#### Data records ####

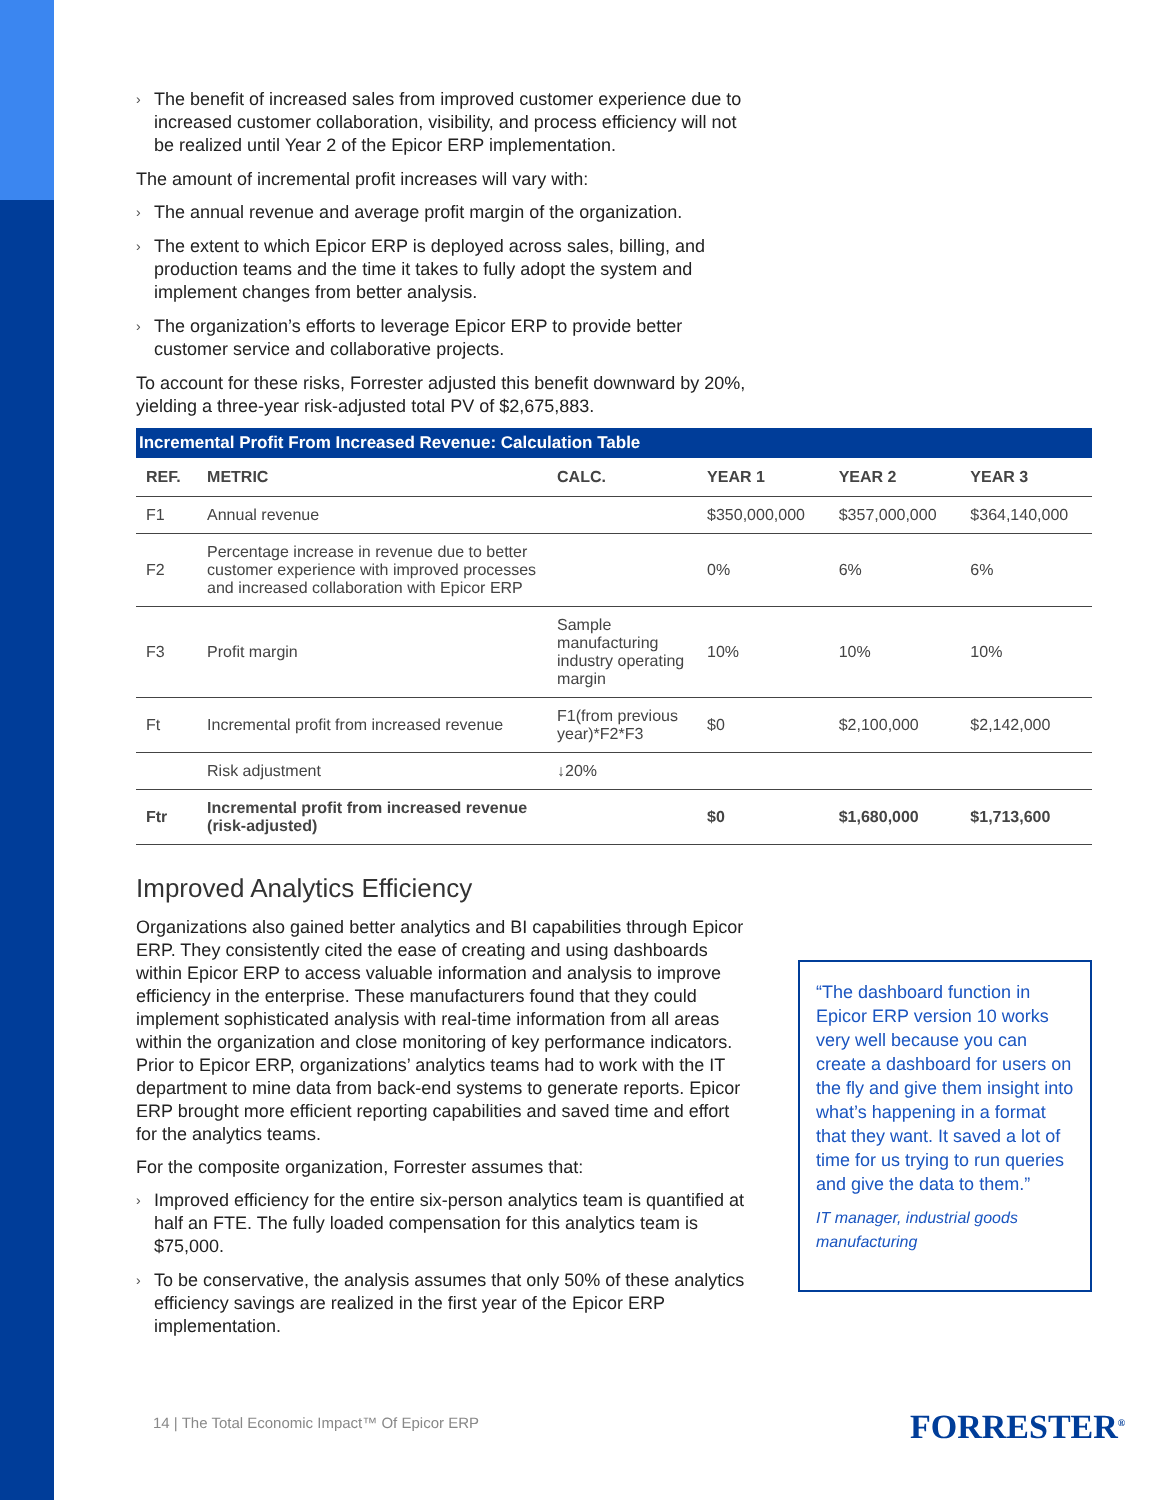› The benefit of increased sales from improved customer experience due to increased customer collaboration, visibility, and process efficiency will not be realized until Year 2 of the Epicor ERP implementation.
The amount of incremental profit increases will vary with:
› The annual revenue and average profit margin of the organization.
› The extent to which Epicor ERP is deployed across sales, billing, and production teams and the time it takes to fully adopt the system and implement changes from better analysis.
› The organization’s efforts to leverage Epicor ERP to provide better customer service and collaborative projects.
To account for these risks, Forrester adjusted this benefit downward by 20%, yielding a three-year risk-adjusted total PV of $2,675,883.
Incremental Profit From Increased Revenue: Calculation Table
| REF. | METRIC | CALC. | YEAR 1 | YEAR 2 | YEAR 3 |
| --- | --- | --- | --- | --- | --- |
| F1 | Annual revenue | | $350,000,000 | $357,000,000 | $364,140,000 |
| F2 | Percentage increase in revenue due to better customer experience with improved processes and increased collaboration with Epicor ERP | | 0% | 6% | 6% |
| F3 | Profit margin | Sample manufacturing industry operating margin | 10% | 10% | 10% |
| Ft | Incremental profit from increased revenue | F1(from previous year)*F2*F3 | $0 | $2,100,000 | $2,142,000 |
| | Risk adjustment | ↓20% | | | |
| Ftr | Incremental profit from increased revenue (risk-adjusted) | | $0 | $1,680,000 | $1,713,600 |
Improved Analytics Efficiency
Organizations also gained better analytics and BI capabilities through Epicor ERP. They consistently cited the ease of creating and using dashboards within Epicor ERP to access valuable information and analysis to improve efficiency in the enterprise. These manufacturers found that they could implement sophisticated analysis with real-time information from all areas within the organization and close monitoring of key performance indicators. Prior to Epicor ERP, organizations’ analytics teams had to work with the IT department to mine data from back-end systems to generate reports. Epicor ERP brought more efficient reporting capabilities and saved time and effort for the analytics teams.
For the composite organization, Forrester assumes that:
› Improved efficiency for the entire six-person analytics team is quantified at half an FTE. The fully loaded compensation for this analytics team is $75,000.
› To be conservative, the analysis assumes that only 50% of these analytics efficiency savings are realized in the first year of the Epicor ERP implementation.
“The dashboard function in Epicor ERP version 10 works very well because you can create a dashboard for users on the fly and give them insight into what’s happening in a format that they want. It saved a lot of time for us trying to run queries and give the data to them.”
IT manager, industrial goods manufacturing
14 | The Total Economic Impact™ Of Epicor ERP
FORRESTER<sup>®</sup>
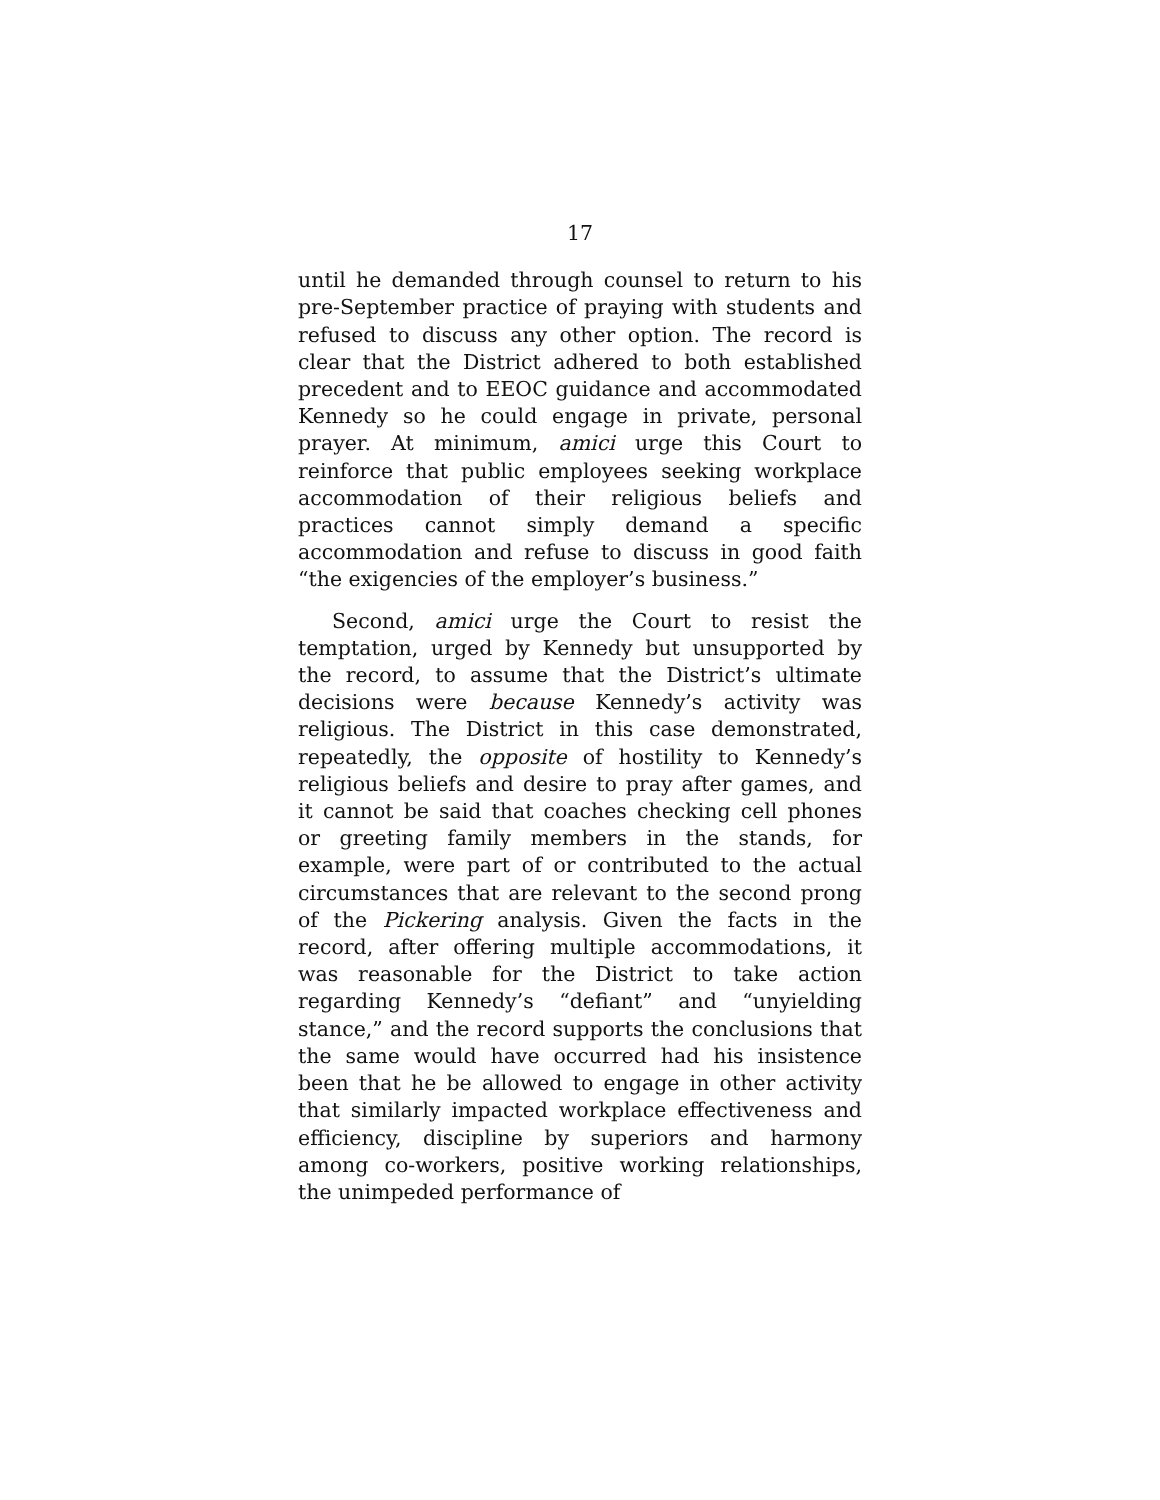17
until he demanded through counsel to return to his pre-September practice of praying with students and refused to discuss any other option. The record is clear that the District adhered to both established precedent and to EEOC guidance and accommodated Kennedy so he could engage in private, personal prayer. At minimum, amici urge this Court to reinforce that public employees seeking workplace accommodation of their religious beliefs and practices cannot simply demand a specific accommodation and refuse to discuss in good faith “the exigencies of the employer’s business.”
Second, amici urge the Court to resist the temptation, urged by Kennedy but unsupported by the record, to assume that the District’s ultimate decisions were because Kennedy’s activity was religious. The District in this case demonstrated, repeatedly, the opposite of hostility to Kennedy’s religious beliefs and desire to pray after games, and it cannot be said that coaches checking cell phones or greeting family members in the stands, for example, were part of or contributed to the actual circumstances that are relevant to the second prong of the Pickering analysis. Given the facts in the record, after offering multiple accommodations, it was reasonable for the District to take action regarding Kennedy’s “defiant” and “unyielding stance,” and the record supports the conclusions that the same would have occurred had his insistence been that he be allowed to engage in other activity that similarly impacted workplace effectiveness and efficiency, discipline by superiors and harmony among co-workers, positive working relationships, the unimpeded performance of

####

### Task directions
Once you find the string "assumes" in a line of the records, copy that line.

### Response area
For the composite organization, Forrester assumes that:
› To be conservative, the analysis assumes that only 50% of these analytics efficiency savings are realized in the first year of the Epicor ERP implementation.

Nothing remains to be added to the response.